Kay made a face. “It’s ugly.”

“Well, good, you can’t have it.”

She chose the Star of India, a milky blue sapphire with a star blooming out from its center. “Five hundred and sixty-three carats,” Jack read. He whistled. It looked like it would be warm to hold.

They went quickly past the meteors, more things Jack might take home with him; the early monkey people so shamefully naked; and the American Indian collection, totem poles and grim little masks carved from wood.

At last they reached the butterfly conservatory, with sun-lamps that hung from the ceiling.
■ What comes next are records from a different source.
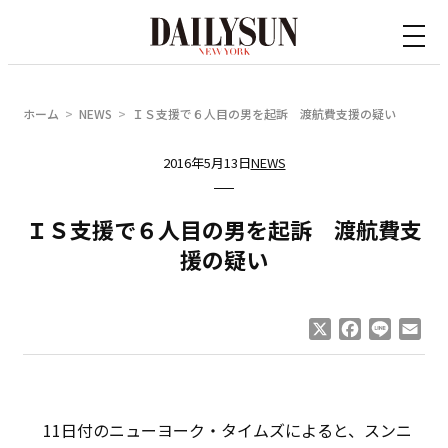
内
容
を
ス
ホーム
NEWS
ＩＳ支援で６人目の男を起訴 渡航費支援の疑い
キ
ッ
2016年5月13日
NEWS
プ
ＩＳ支援で６人目の男を起訴 渡航費支
援の疑い
X
Facebook
Line
Ema
11日付のニューヨーク・タイムズによると、スンニ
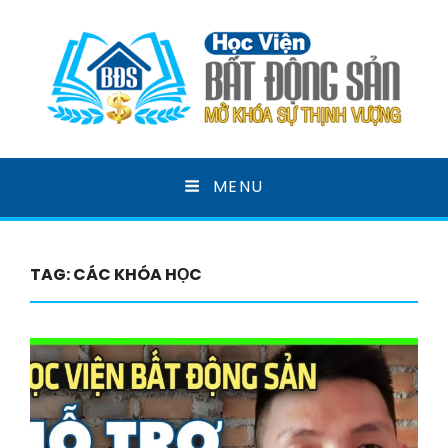
HỌC VIỆN BẤT ĐỘNG
MENU
SẢN
MỞ KHOÁ SỰ THỊNH VƯỢNG
TAG:
CÁC KHÓA HỌC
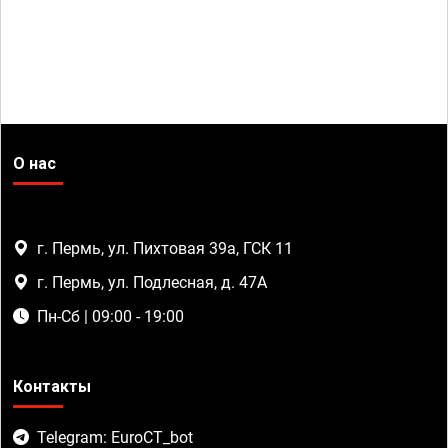
О нас
г. Пермь, ул. Пихтовая 39а, ГСК 11
г. Пермь, ул. Подлесная, д. 47А
Пн-Сб | 09:00 - 19:00
Контакты
Telegram: EuroCT_bot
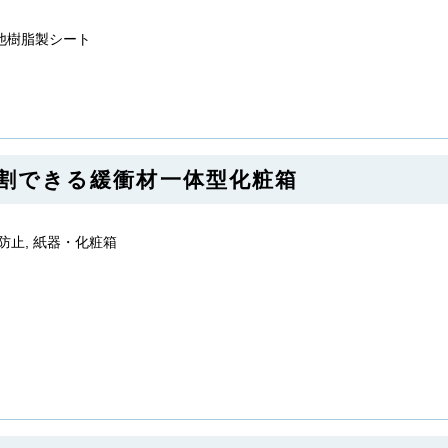
の他樹脂製シート
 分割できる緩衝材一体型化粧箱
電防止, 紙器・化粧箱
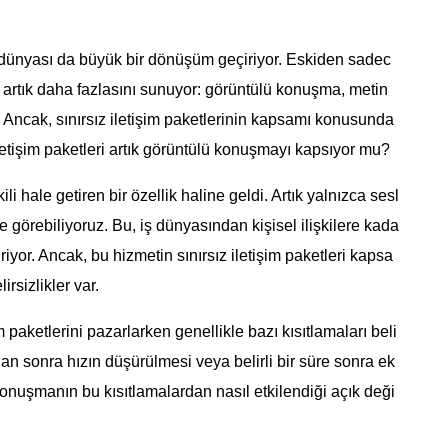
n dünyası da büyük bir dönüşüm geçiriyor. Eskiden sadec
, artık daha fazlasını sunuyor: görüntülü konuşma, metin
mi. Ancak, sınırsız iletişim paketlerinin kapsamı konusunda
 iletişim paketleri artık görüntülü konuşmayı kapsıyor mu?
li hale getiren bir özellik haline geldi. Artık yalnızca sesl
 görebiliyoruz. Bu, iş dünyasından kişisel ilişkilere kada
riyor. Ancak, bu hizmetin sınırsız iletişim paketleri kapsa
rsizlikler var.
m paketlerini pazarlarken genellikle bazı kısıtlamaları beli
ından sonra hızın düşürülmesi veya belirli bir süre sonra ek
konuşmanın bu kısıtlamalardan nasıl etkilendiği açık deği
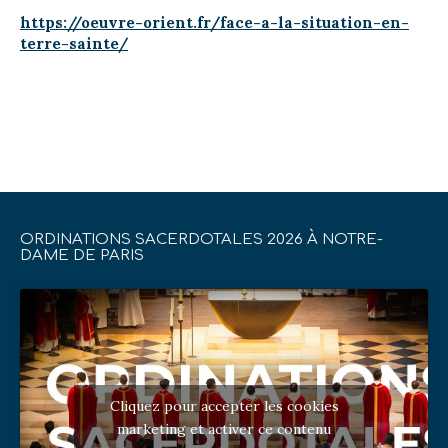
https://oeuvre-orient.fr/face-a-la-situation-en-
terre-sainte/
ORDINATIONS SACERDOTALES 2026 À NOTRE-
DAME DE PARIS
Cliquez pour accepter les cookies
marketing et activer ce contenu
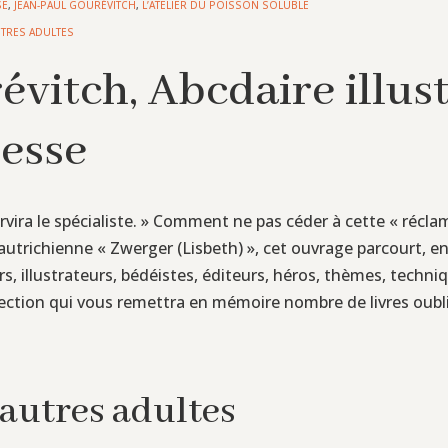
SE
,
JEAN-PAUL GOURÉVITCH
,
L’ATELIER DU POISSON SOLUBLE
UTRES ADULTES
vitch, Abcdaire illust
nesse
ervira le spécialiste. » Comment ne pas céder à cette « récla
ce autrichienne « Zwerger (Lisbeth) », cet ouvrage parcourt, 
eurs, illustrateurs, bédéistes, éditeurs, héros, thèmes, techn
lection qui vous remettra en mémoire nombre de livres oubli
 autres adultes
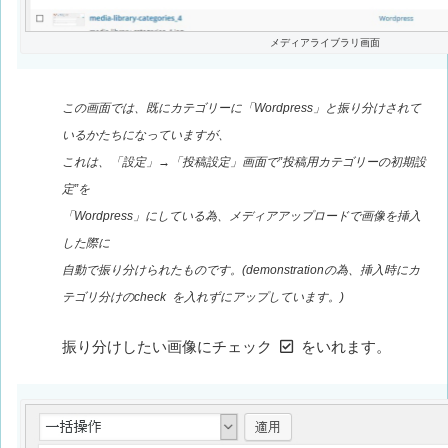
メディアライブラリ画面
この画面では、既にカテゴリーに「Wordpress」と振り分けされて
いるかたちになっていますが、
これは、「設定」→「投稿設定」画面で”投稿用カテゴリーの初期設
定”を
「Wordpress」にしている為、メディアアップロードで画像を挿入
した際に
自動で振り分けられたものです。(demonstrationの為、挿入時にカ
テゴリ分けのcheck
を入れずにアップしています。)
振り分けしたい画像にチェック
をいれます。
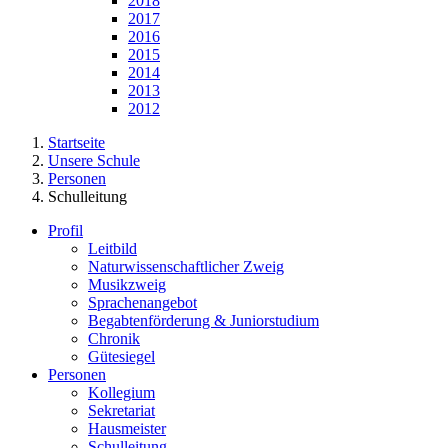
2018
2017
2016
2015
2014
2013
2012
Startseite
Unsere Schule
Personen
Schulleitung
Profil
Leitbild
Naturwissenschaftlicher Zweig
Musikzweig
Sprachenangebot
Begabtenförderung & Juniorstudium
Chronik
Gütesiegel
Personen
Kollegium
Sekretariat
Hausmeister
Schulleitung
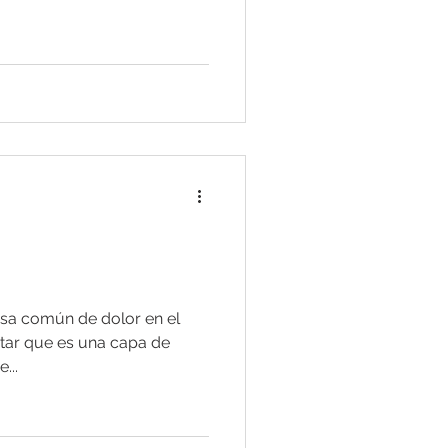
ausa común de dolor en el
antar que es una capa de
...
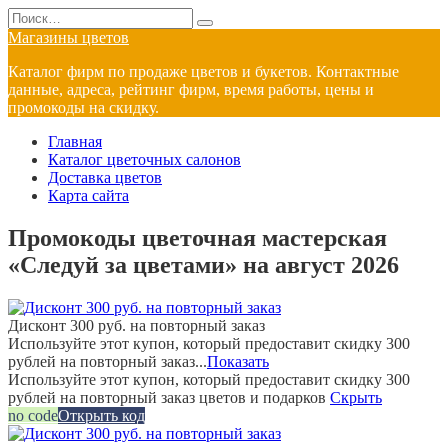
Перейти
Search
к
for:
Магазины цветов
содержанию
Каталог фирм по продаже цветов и букетов. Контактные
данные, адреса, рейтинг фирм, время работы, цены и
промокоды на скидку.
Главная
Каталог цветочных салонов
Доставка цветов
Карта сайта
Промокоды цветочная мастерская
«Следуй за цветами» на август 2026
Дисконт 300 руб. на повторный заказ
Используйте этот купон, который предоставит скидку 300
рублей на повторный заказ...
Показать
Используйте этот купон, который предоставит скидку 300
рублей на повторный заказ цветов и подарков
Скрыть
no code
Открыть код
Their eyes had to adjust at first to the colors — magenta and violet buds, so many greens on broad, waxy leaves — but then the butterflies emerged, or their eyes became able to see them. Shapeless white ones fluttered plant to plant like bits of tissue. A monarch perched very still on a plastic dish of something netted.

“It’s eating,” Kay said. “They eat with their feet.”

“How do you know that?”

“We did them in school.”

Beside a sign that read DO NOT DISTURB FEEDING, a brown-and-black butterfly was unrolling its tonguelike thing onto an orange slice. White stripes and orange dots festooned either wing.

Standing over a stained-glass-looking one, blue with black trim, Jack said, “You know people frame them, hang them up. No taxidermy required.” He wasn’t sure if she’d heard him.

She clapped both hands over her mouth, and Jack thought something was wrong, she was avoiding his eyes. Only then he looked to where she was looking, a little down. There was the monarch, moored but so gently on the uppermost button of his shirt, near to where a bowtie might be. It opened and closed its wings. Other visitors began to notice, to gather around him and pull out their phones for pictures. Jack stood still as he could, and proud, smiling like an idiot for other people’s photographs, smiling because he could tell that his daughter was smiling too, behind her hands.

Chapter 22

They’d reached a good moment, at the museum, though a lot of the warm feelings dissipated once they hit the streets. It was an observably later day than the one they’d stepped out of, and the hurt that for Kay had begun that Sunday, the distance Jack had felt from her ever since, these things were reintroducing themselves now — they both could feel it — as the streets grew more familiar and as they got closer to home.